|
Thailand
Organization: Population and Community Development Association (PDA)
Location: Bangkok, Thailand
Project: Coastal Village Rehabilitation Project
Website: http://www.pda.or.th/cbers/index.htm
Q&A with Kipper Blakeley, Planning Officer, Community Based Emergency Relief Services (CBERS), PDA
Project Description
PDA activities include the restoration of livelihoods to the coastal villagers in the Krabi and Phang provinces including assistance with boat rebuilding, water sanitation, educational funding, and tree planting.
Q & A with Kipper Blakeley, Planning Officer, Community Based Emergency Relief Services (CBERS), PDA
How did your organization become involved in tsunami relief work?
PDA was already working in several of the communities in the province of Krabi, and we were in the process of finishing our rural development center. When the Tsunami hit, our staff was able to travel almost immediately to remote villages - villages mostly out of the public limelight - and assess their needs.
Since CBERS already had experience in disaster areas from working with the Khmer refugees in the late 1970s and early 1980s, we came up with a short-term relief program which stressed self-help and dignity. We developed a long-term strategy for the rehabilitation of these communities based on their needs, employing the same practices and methodologies that PDA has been using for over thirty years in Thailand.
What kinds of relief work are you principally involved in?
PDA is focused on long-term rehabilitation of the Tsunami-affected communities - those activities which are required to return the livelihoods to the adults, ensure access to education for youth, promote community health, and mitigate environmental damage.
The activities we are engaged in fall under the following four categories:
- Income generation
- Youth development
- Health
- Environment
How many people do you estimate that your organization is assisting?
PDA is working in communities which have a total of 124,600 people, including nearly 23,000 students.

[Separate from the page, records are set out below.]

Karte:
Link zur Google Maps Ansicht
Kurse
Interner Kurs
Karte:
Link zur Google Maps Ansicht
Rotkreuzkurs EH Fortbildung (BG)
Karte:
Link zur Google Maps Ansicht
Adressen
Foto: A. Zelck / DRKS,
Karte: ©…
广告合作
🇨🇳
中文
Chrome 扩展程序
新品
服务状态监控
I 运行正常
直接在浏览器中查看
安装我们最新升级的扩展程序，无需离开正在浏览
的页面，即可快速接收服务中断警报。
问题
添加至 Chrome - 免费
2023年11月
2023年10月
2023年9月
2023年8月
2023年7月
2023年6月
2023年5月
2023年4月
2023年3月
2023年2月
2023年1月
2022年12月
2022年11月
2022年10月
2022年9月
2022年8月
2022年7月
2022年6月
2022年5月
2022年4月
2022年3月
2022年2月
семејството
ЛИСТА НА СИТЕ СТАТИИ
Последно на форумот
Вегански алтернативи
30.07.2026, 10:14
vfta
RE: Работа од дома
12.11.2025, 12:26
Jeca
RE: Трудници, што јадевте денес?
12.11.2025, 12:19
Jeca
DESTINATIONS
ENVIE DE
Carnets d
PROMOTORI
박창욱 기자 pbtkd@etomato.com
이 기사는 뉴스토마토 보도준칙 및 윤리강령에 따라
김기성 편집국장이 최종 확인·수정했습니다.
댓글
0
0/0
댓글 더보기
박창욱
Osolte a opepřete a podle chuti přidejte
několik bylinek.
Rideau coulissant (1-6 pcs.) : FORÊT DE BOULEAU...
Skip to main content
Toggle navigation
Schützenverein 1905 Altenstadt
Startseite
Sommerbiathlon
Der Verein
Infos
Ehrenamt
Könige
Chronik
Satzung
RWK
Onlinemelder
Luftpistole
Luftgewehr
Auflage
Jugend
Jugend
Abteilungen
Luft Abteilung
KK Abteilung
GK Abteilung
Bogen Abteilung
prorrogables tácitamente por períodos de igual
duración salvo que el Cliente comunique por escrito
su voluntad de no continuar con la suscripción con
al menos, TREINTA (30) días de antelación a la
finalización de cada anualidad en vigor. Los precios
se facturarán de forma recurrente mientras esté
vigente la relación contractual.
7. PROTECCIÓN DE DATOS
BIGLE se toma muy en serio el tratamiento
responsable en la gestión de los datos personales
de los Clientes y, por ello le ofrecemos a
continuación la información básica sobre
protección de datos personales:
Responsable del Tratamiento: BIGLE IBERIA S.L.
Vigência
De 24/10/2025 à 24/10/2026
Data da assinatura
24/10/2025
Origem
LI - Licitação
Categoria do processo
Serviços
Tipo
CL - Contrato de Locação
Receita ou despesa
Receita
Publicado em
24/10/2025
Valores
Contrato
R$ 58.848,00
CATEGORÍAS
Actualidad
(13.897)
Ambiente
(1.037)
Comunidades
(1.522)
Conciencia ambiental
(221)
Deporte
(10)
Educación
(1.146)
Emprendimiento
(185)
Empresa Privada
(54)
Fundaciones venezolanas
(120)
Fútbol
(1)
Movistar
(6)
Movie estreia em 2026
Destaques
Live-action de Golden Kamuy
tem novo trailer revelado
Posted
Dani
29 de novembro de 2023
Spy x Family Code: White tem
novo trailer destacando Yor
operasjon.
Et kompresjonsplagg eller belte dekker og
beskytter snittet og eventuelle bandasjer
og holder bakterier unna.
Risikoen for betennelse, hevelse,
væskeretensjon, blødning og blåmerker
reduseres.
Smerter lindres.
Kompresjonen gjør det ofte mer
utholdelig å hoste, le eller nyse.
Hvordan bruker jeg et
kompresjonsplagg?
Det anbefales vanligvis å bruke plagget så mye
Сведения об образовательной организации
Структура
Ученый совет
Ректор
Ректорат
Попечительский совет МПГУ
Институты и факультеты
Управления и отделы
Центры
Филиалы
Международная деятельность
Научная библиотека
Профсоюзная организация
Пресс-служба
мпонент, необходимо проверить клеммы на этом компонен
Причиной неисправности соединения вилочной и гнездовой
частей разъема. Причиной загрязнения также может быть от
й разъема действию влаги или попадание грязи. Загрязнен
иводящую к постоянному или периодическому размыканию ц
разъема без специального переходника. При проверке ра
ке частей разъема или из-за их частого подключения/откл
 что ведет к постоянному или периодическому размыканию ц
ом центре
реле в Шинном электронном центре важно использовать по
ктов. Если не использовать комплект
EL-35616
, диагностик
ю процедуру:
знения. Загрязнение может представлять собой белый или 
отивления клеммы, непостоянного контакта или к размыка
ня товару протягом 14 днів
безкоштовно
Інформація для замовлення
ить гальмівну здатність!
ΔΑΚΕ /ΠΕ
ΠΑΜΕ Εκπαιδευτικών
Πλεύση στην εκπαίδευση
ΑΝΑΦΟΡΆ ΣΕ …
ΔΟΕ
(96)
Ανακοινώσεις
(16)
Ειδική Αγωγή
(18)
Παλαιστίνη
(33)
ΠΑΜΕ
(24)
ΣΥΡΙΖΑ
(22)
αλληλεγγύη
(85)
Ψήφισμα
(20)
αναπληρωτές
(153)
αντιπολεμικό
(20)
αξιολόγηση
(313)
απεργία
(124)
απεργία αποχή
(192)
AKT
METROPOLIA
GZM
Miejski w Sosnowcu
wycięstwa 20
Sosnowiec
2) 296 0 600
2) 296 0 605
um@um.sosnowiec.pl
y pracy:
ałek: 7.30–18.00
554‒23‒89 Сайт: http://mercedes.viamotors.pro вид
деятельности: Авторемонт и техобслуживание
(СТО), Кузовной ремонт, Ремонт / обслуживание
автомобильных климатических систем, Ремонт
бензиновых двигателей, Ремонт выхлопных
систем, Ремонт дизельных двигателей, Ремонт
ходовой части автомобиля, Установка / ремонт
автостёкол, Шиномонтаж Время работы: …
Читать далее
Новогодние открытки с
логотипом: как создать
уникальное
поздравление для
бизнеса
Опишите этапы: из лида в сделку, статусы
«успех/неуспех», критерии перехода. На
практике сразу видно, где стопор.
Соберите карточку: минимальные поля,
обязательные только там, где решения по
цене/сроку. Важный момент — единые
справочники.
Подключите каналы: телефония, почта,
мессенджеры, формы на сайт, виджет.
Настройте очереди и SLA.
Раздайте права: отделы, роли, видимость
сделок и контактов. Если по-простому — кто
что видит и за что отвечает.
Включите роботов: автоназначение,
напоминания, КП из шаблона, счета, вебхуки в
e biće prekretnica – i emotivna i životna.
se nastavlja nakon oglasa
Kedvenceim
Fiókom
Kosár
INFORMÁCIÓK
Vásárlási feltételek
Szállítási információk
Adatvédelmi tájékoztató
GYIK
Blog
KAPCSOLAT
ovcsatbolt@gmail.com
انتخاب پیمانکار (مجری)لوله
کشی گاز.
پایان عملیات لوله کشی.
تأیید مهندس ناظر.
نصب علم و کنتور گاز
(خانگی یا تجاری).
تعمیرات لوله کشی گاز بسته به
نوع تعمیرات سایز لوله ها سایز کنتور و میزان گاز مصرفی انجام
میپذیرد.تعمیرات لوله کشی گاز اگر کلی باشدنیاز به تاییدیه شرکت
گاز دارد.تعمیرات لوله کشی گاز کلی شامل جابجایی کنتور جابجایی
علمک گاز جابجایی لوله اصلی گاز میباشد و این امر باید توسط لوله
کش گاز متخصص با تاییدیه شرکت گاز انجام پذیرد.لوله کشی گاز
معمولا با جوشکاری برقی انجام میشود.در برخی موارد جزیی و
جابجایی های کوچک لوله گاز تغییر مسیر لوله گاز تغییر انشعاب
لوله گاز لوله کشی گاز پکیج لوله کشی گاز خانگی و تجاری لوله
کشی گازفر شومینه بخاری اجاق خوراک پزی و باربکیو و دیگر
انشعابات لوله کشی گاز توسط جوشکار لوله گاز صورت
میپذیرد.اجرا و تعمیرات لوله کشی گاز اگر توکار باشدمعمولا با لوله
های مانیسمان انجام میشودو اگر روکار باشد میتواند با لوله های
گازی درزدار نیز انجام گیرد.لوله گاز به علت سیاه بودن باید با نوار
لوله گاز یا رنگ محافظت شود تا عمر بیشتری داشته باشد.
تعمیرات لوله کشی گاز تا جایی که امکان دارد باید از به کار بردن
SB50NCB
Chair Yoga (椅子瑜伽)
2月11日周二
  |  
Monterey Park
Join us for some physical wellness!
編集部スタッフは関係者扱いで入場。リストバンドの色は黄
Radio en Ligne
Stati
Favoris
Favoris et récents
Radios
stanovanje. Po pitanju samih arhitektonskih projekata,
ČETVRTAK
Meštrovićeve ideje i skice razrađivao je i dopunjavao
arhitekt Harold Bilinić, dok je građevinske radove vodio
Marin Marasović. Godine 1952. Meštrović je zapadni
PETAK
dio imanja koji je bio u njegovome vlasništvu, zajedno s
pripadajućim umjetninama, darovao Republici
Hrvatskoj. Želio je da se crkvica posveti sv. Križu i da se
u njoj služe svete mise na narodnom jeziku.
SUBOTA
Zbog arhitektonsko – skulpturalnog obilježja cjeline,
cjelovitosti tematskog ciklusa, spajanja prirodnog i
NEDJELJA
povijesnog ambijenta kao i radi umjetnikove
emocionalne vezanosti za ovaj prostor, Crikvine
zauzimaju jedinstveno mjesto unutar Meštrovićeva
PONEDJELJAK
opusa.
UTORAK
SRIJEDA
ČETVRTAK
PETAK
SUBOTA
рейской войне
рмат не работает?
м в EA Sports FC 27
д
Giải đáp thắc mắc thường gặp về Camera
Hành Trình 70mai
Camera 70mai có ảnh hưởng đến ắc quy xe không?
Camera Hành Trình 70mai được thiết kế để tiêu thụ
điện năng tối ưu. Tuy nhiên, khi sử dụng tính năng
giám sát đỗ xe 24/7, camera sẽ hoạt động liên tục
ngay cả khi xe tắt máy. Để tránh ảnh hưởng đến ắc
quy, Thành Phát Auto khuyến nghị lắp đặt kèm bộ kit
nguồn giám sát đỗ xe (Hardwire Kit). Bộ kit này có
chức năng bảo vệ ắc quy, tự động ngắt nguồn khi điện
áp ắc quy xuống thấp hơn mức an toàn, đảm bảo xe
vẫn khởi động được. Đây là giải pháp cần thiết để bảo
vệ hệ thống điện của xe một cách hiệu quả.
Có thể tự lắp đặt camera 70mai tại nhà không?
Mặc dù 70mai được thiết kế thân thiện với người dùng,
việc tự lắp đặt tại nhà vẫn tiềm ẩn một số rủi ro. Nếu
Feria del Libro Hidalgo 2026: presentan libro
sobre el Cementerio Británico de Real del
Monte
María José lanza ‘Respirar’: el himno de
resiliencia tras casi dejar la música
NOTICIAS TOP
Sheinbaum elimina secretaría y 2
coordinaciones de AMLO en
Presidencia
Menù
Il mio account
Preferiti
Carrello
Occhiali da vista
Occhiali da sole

What are your short- and long-term relief goals?
- Pre-tsunami livelihoods will not only be restored, but that the standard of living and quality of life in these communities will actually be higher than before the tsunami
- Clean drinking water and sanitary conditions are restored within the affected communities
- Sustainable economic benefit is delivered to communities
- Skills-training and micro-credit initiatives will help to create new livelihoods
- Health and education of the communities will recover to pre-tsunami levels
- Long term psychological health for victims and their families will improve
- Negative environmental impacts will be mitigated through educational programs
What, in your view, should the international community be doing to provide long-term assistance to tsunami-affected regions?
Most people we’ve encountered overseas answer that question with another question, “well, isn’t that the job of the international aid agencies and governments?” Governments can build infrastructure, but they cannot teach people how to make money; even after the international aid agencies replace all of the houses and boats in the Tsunami-affected communities, the fact is that these villagers will still be just as poor as they were before the Tsunami hit.
We need to raise the quality of their lives above what it was prior to the Tsunami, and we need to do this with dignity. The only way road out of their poverty is through business - through the transfer of skills, capital, and technology to the South. Taking the business approach - namely through corporate-community partnerships whereby rural factories and cottage industries are developed in the Tsunami-affected area - will make these villagers part of the solution rather than be seen as the problem. Imagine what would happen if a large multinational corporation was to send some of its staff to help in the communities; staff can teach simple sales and marketing, finance and accounting, organization skills, etc. Companies can foster, rather than adopt, a community and ensure that the quality of life for these villagers is better than it was before the Tsunami hit.